|
|
Sekiz metreden fazla atlayamayız bizi aşar
Hava nasıl yağmurlu. Gök gürüldüyor, şimşek çakıyor. Ortalık gri. Bugün işe gitmesem? Akşama kadar uyusam? Olmaz mı?
Bazen hayatta her şey ters gider. Randevunuza geç kalırsınız. Yetişmeye çalışırken kolunuzu bacağınızı bir yerlere çarparsınız. O anda telefon çalar. Işıklar söner, vazoya eliniz takılır, yere devirirsiniz falan... Kötü bir günün ardından geç de olsa eve geldiğinizde bu sefer televizyonunuzun çalışmadığını fark edersiniz... İyi de ne oldu buna? Binada kablolu bağlantı olmadığı için üyesi olduğunuz Digitürk'ü ararsınız. - Alo, Digitürk çalışmıyor, acaba birini gönderebilir misiniz? - Nasıl bir haftadan önce olmaz mı? Bir hafta televizyonsuz mu oturacağım ben? - Kablo mu?
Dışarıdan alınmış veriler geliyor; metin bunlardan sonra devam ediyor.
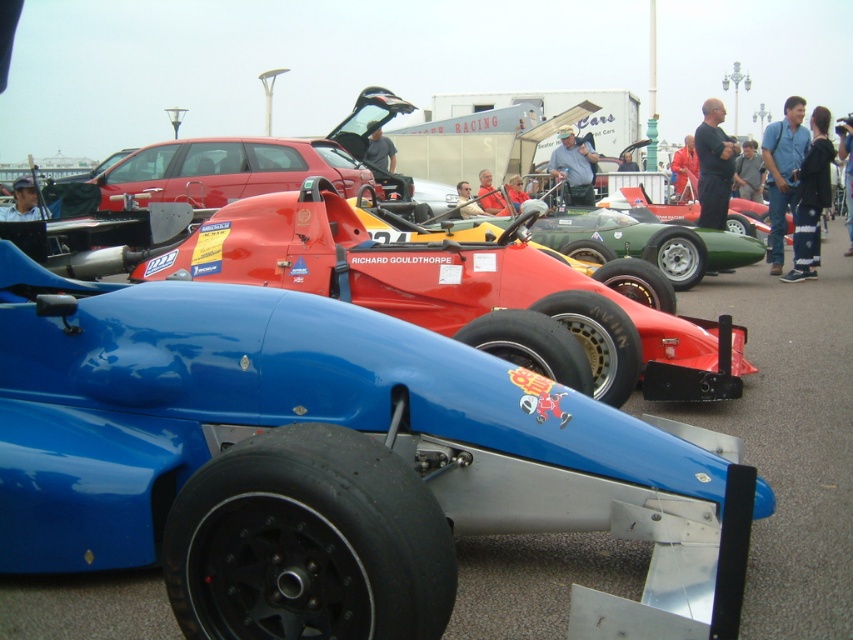
You are a photographer at a car show and want to capture both the shiny red racing car at center and the matte red car at center in a single shot. Which car should you focus on first to ensure both are in frame?

The shiny red racing car at center is located below the matte red car at center. To capture both in a single shot, focus on the matte red car at center first, as it is higher up, ensuring the lower positioned shiny red racing car at center will also be included in the frame.

You are standing in front of the racing car display and want to know which of the two points, point [523,518] or point [328,147], is nearer to you. Based on the image, which one is closer?

Point [523,518] is closer to the viewer than point [328,147].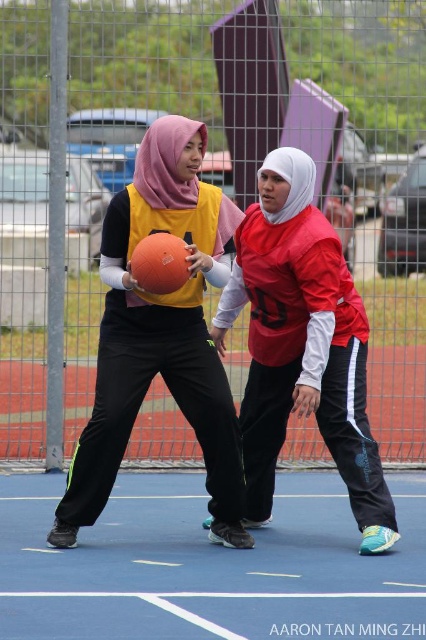
You are a referee observing a dodgeball match. You notice the matte orange basketball at center and the matte red jersey at center. Which object is positioned higher in the image?

The matte orange basketball at center is located above the matte red jersey at center, so it is positioned higher in the image.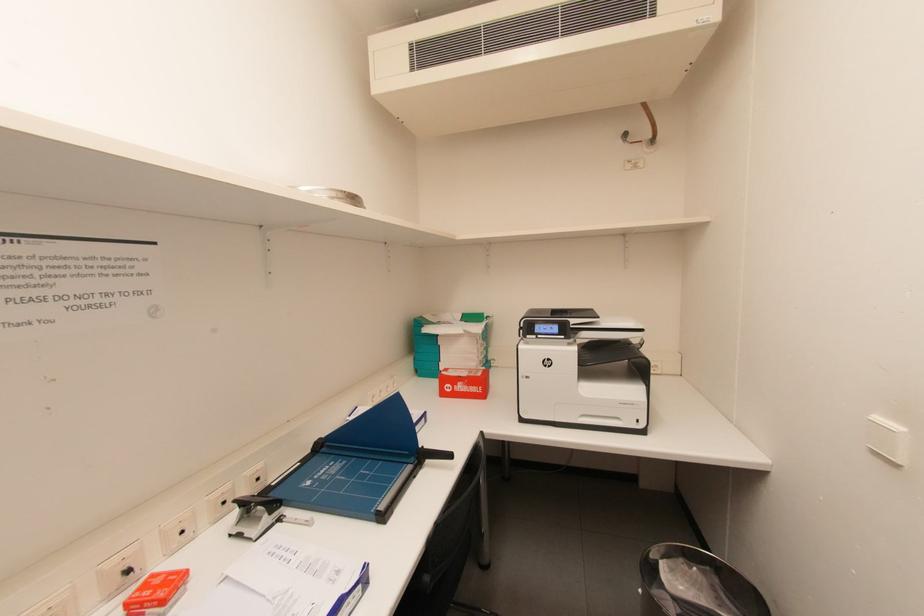
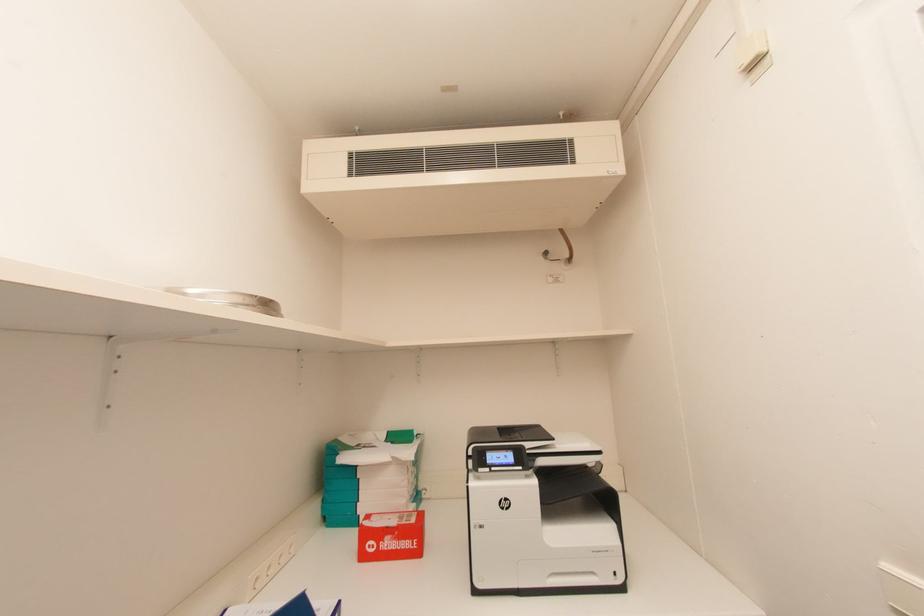
Based on the continuous images, in which direction is the camera rotating?

The camera rotated toward right-up.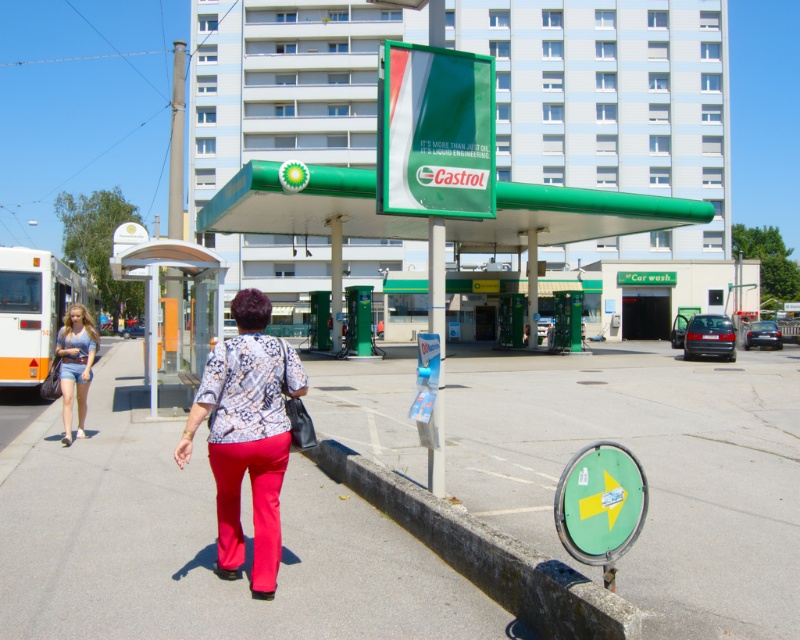
Question: Is patterned fabric blouse at center bigger than concrete at lower right?

Choices:
 (A) yes
 (B) no

Answer: (B)

Question: Is concrete at lower right bigger than matte red pants at center?

Choices:
 (A) yes
 (B) no

Answer: (A)

Question: Which of the following is the closest to the observer?

Choices:
 (A) concrete at lower right
 (B) white matte bus at left

Answer: (A)

Question: Which object is farther from the camera taking this photo?

Choices:
 (A) white metallic bus stop at left
 (B) denim shorts at left

Answer: (A)

Question: Which of the following is the farthest from the observer?

Choices:
 (A) (220, 320)
 (B) (478, 576)

Answer: (A)

Question: Is white matte bus at left thinner than matte red pants at center?

Choices:
 (A) yes
 (B) no

Answer: (B)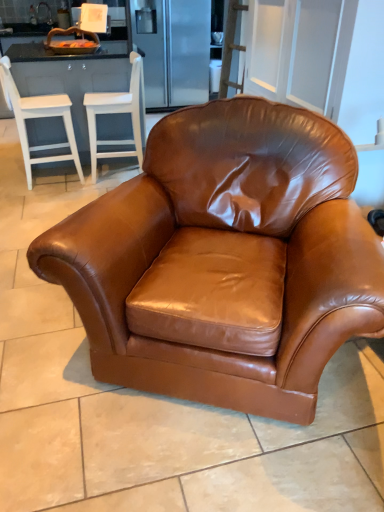
Question: Is white wood bar stool at left, positioned as the 3th chair in right-to-left order, spatially inside white wood barstools at left, or outside of it?

Choices:
 (A) outside
 (B) inside

Answer: (A)

Question: Is white wood bar stool at left, placed as the second chair when sorted from back to front, wider or thinner than white wood barstools at left?

Choices:
 (A) thin
 (B) wide

Answer: (A)

Question: Which is farther from the brown leather armchair at center, the second chair viewed from the left?

Choices:
 (A) white wood barstools at left
 (B) white wood bar stool at left, positioned as the 3th chair in right-to-left order
 (C) saddle brown leather armchair at center, acting as the third chair starting from the back

Answer: (C)

Question: Which object is positioned farthest from the brown leather armchair at center, the third chair in the front-to-back sequence?

Choices:
 (A) white wood bar stool at left, arranged as the second chair when viewed from the front
 (B) white wood barstools at left
 (C) saddle brown leather armchair at center, which ranks as the 1th chair in right-to-left order

Answer: (C)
Yok ki sizi satın aldım. - Hayır efendim, evde anten de yok. Siz akıl vermeyi bırakın da, en iyisi mi bana mümkün olduğu kadar çabuk birini gönderin.
***
Nasıl yağmurlu bir gün. Hani sanki yaz değil de sonbahar. Nasıl gri bir gökyüzü. İyi de bu akşamki program ne olacak? Hani bahçede 10-12 kişi toplanacaktık. Ne bahçesi ne toplanması allahaşkına? Sen en iyisi mi biraz daha uyu, baksana saat daha sekiz. O anda kapı çalar. Bu saatte? Kim ki? Önce kıyafet değiştirilir, gecelikle de kapı açılmaz ki... Sabahın sekizinde karşınızda iki görevli vardır. Kocaman bir gülümsemeyle biz "Digitürk'ten geldik" derler. "Dört gün oldu, bravo" diyerek alkışlarsınız karşınızdakileri... Şaka yapıyorum. Görevliler içeri girerler. Televizyona bakıp "Digitürk'te bir şey yok televizyonunun fişi takılı değil ki" derler. Önce tek tek onları sonra kendinizi vurmayı düşlersiniz... Ama olmaz. "Olur mu canım? Dün akşam çektim fişi. Buyurun bakın yine çalışmıyor." Bir süre kablolar ve minik siyah kutuyla ilgilenirler ardından vurucu cümle gelir. "Bizim bir çatıya bakmamız lazım." Çatı mı, ne çatısı? Yukarıyı işaret eder görevli, gülümseyerek. "İyi de çatının anahtarı yan binanın kapıcısında. Şu anda servistedir." Görevli yine gülümser. "Tamam, yan binanın çatısına çıkalım oradan buraya atlayalım." "Yok canım artık herhalde şaka yapıyorsunuz." Yüzünüze ciddi ciddi bakarlar. Şaka yapmıyorlar. İyi de yan çatı bizden alçak, yukarı doğru mu atlayacaksınız yani? Bir taraftan kahve aranırsınız. Acaba söylenenleri yanlış mı anlıyorum diye... Gök gürülder, şimşek çakar. Elinde alet çantası olan görevli "Kaç metre?" diye sorar. Nasıl? "İki çatı arası kaç metre?" Ne bileyim ben? "Eğer sekiz metreden fazla değilse atlarız. Yukarıya doğru da atlarız." Nerede bu kahve? Niye sigarayı bıraktım ki ben? "Ama" diye devam eder görevli "Sekiz metreden uzaksa bu iş bizi aşar." Gök gürülder, şimşek çakar. "Demek sekiz metre atlıyorsunuz, başka neler yapabiliyorsunuz? Düşüp ölürseniz fatura kime çıkıyor? Yok canım sadece merakımdan soruyorum. Örneğin elinizdeki çantalarla mı yoksa çantasız mı atlıyorsunuz? Eğer çanta yoksa ben o atlayışa atlayış demem ona göre. Yağmur faktörünü düşündünüz mü? Hani şimşek falan çakıyor da- ..." gibi cümleler kurarsınız. Sonra sevgiliniz "Sabahın bu saatinde nedir bu sohbet?" diye sonunda merak eder de size katılır. Ve vurucu cümleyi söyler. "Olmaz öyle şey, siz bugün gidin, daha sonra gelin." Gider yatar. Aaa niye ki? Biz burada atlayışın detaylarını konuşuyorduk oysa. Sıradan bir gündür işte, Türkiye'de.